There is a gigantic discrepancy in the way Russians are living in one country. In Moscow you have people earning salaries similar to those in Poland, with Western life expectancies. However if you go to Siberia or central Russia, you have African male life expectancies in their fifties, the overall level of human development scores similarly to Central America. These regions are as a result very cut off from Moscow culturally and this makes it very difficult for the Moscow opposition to reach them.
Putin is extremely well aware of this. His entire propaganda strategy has been about painting himself as a defender of the majority and the defender of conservative, traditional rural values against deviant, foreign influence, and mink-wearing opposition in Moscow. For example, he has made himself an enemy of gay rights, forcing the opposition to defend them with the goal that it will cut them off from the majority in the regions.
The reason we don't have more protests and leaders springing up in this regions is because 1) they're too poor and 2) the organs of the state oppress them in ways they never would treat Muscovites. In lots of these kind of regions, how people are forced to vote for United Russia is they work in state factories so if they want their bonus or to keep their jobs, that's how they're instructed to vote.

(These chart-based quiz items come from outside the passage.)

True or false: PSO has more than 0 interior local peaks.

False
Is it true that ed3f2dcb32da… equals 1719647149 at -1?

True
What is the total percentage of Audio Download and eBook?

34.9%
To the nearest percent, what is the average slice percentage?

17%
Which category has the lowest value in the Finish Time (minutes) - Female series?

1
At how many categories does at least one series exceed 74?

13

You make the analogy that Putin was shaped as much by the Chechen war and the terrorism stemming from that conflict as George W. Bush was by 9/11. In what ways do we see this in Putin's foreign policy today, especially regarding Syria?
Putin came to power in a period in which Russia was hit by successive, gigantic terrorist attacks. These bombings had a cumulative terror effect in Russia far greater than 9/11 in the U.S. That fear helped sweep Putin to power. Putin saw the war in Chechnya through an apocalyptic lens. He feared an explosion of insurgencies ripping through the Muslim regions of Russia. Putin claims that as he launched his campaign on Chechnya he was literally counting in his head how many Russian refugees the U.S. and Europe could absorb.

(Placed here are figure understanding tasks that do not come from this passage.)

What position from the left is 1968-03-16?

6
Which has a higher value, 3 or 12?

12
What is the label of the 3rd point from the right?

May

When Putin views the Middle East, it's through the lens of Chechnya and his own experience fighting Islamic insurgencies. This is why Putin is so skeptical of talk of Muslim democracy and doesn't share any of the enthusiasm found in Paris, London, and Washington for the Arab Spring. Concerning Syria, when you speak to Russian officials working with Putin on this issue, they think that the west is suffering from illusions about democracy in the region. Brute force alone prevailed in Chechnya, they think, and [they] see other Muslim societies are essentially the same.
Interestingly, Putin's domestic policies are no longer popular in Russia, but his foreign policies still are. There's a consensus in Russia that Putin's actions in Syria and even Putin's actions in Georgia were correct.
The Olympics tend to put host nations under international scrutiny. What do you think the significance of the Winter Games coming back to Russia will be?
Putin had consistently tried to host as many spotlight international sporting events as he could. The first of these is the Sochi Olympics in 2014. For Putin, this is his Berlin Olympics. He has staked his name in the Russian establishment on pulling this off. This is his great moment. Putin is trying to mimic what the Chinese achieved in the Beijing Olympics-the coming out party for a revived superpower. But, again, Putin is a very bad bureaucrat. Over $50 billions has already been spent and Sochi is still not ready. There's this growing risk of humiliation like what happened to India in 2010 when its Commonwealth Games were marred by collapsing venues. For the international media it highlighted that India was not China, and Putin's greatest fear is that it will do the same to Russia.
This interview has been edited for clarity.